At The Festival, Virtually

So I’m doing TIFF from home this year, which is … honestly, not the worst thing. I’m still watching too many movies and writing too many words in between those movies, and my brain is leaking out the side of my head, but I don’t have to deal with lines and crowds and weather and frantic texts from publicists who don’t understand why I can’t be in their green room 45 minutes ahead of a slot that’s going to start at least 15 minutes later than it should.

I’d be happy never to go to another in-person festival, is what I’m saying. Although I would miss the coffee bars.

Anyway, if you want to know what I’m watching/recommending/begging you to avoid, our TIFF dispatches  are appearing daily at the NOW site, where our digital magic scrubs away the weepy exhaustion and gives you the clean, cold text you deserve. I also posted a stand-alone review of The Eyes of Tammy Faye, which feels to me like the only real contender for the People’s Choice award at this point.

And in the middle of all of this, I released an episode of Someone Else’s Movie, because you deserve it. Best Sellers director Lina Roessler joins me to talk about Ali Abbasi’s genre-fluid 2018  film noir Border, and if you’ve seen the movie you know there’s a lot to talk about. And if you haven’t, what are you waiting for?
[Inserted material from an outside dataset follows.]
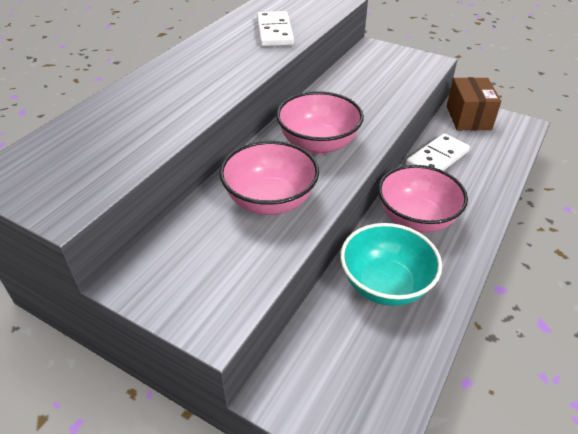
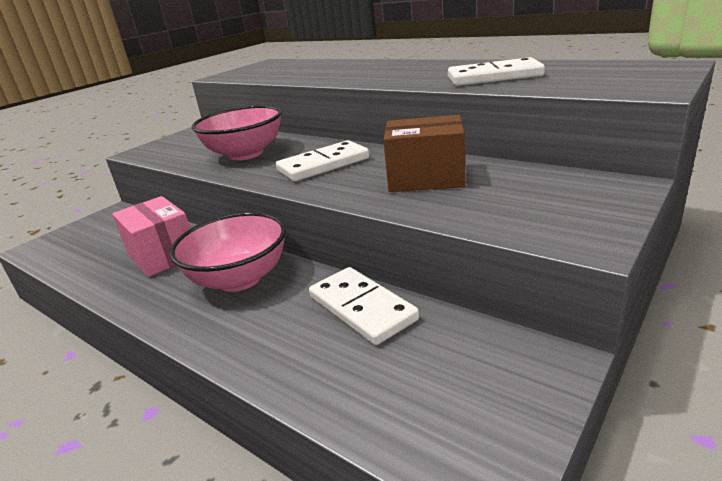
camera: 100 degrees right, 15 degrees down
pink bowl [276,91,364,155] -> white domino [276,140,369,182]
turquoise bowl [340,223,442,306] -> pink box [112,196,190,277]
brown box [447,77,501,130] -> brown box moved to [383,115,466,192]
Anyway, subscribe on Apple PodcastsGoogle Play and Stitcher to get the episode instantly, or download it directly from the web. And keep an eye out for Best Sellers when it hits VOD this Friday. Aubrey Plaza and Michael Caine are just delightful together.

More stuff! There’s last week’s What to Watch page, with reviews of The Card Counter, Kate, The Voyeurs and HBO’s new spin on Scenes from a Marriage, in which Jessica Chastain gives her other great performance of the year. (Oscar Isaac’s not too bad himself, mind you.)

I also spoke to The Voyeurs star Sydney Sweeney about her 21st century take on the erotic thriller; you can listen to that conversation in last Friday’s episode of NOW What, which also features TIFF-adjacent interviews with musician and composer TiKA and filmmakers Albert Shin and Igor Djrlaca, or you can watch a video clip and read some of the transcript. But why would you want to do that? Podcasts are it, man!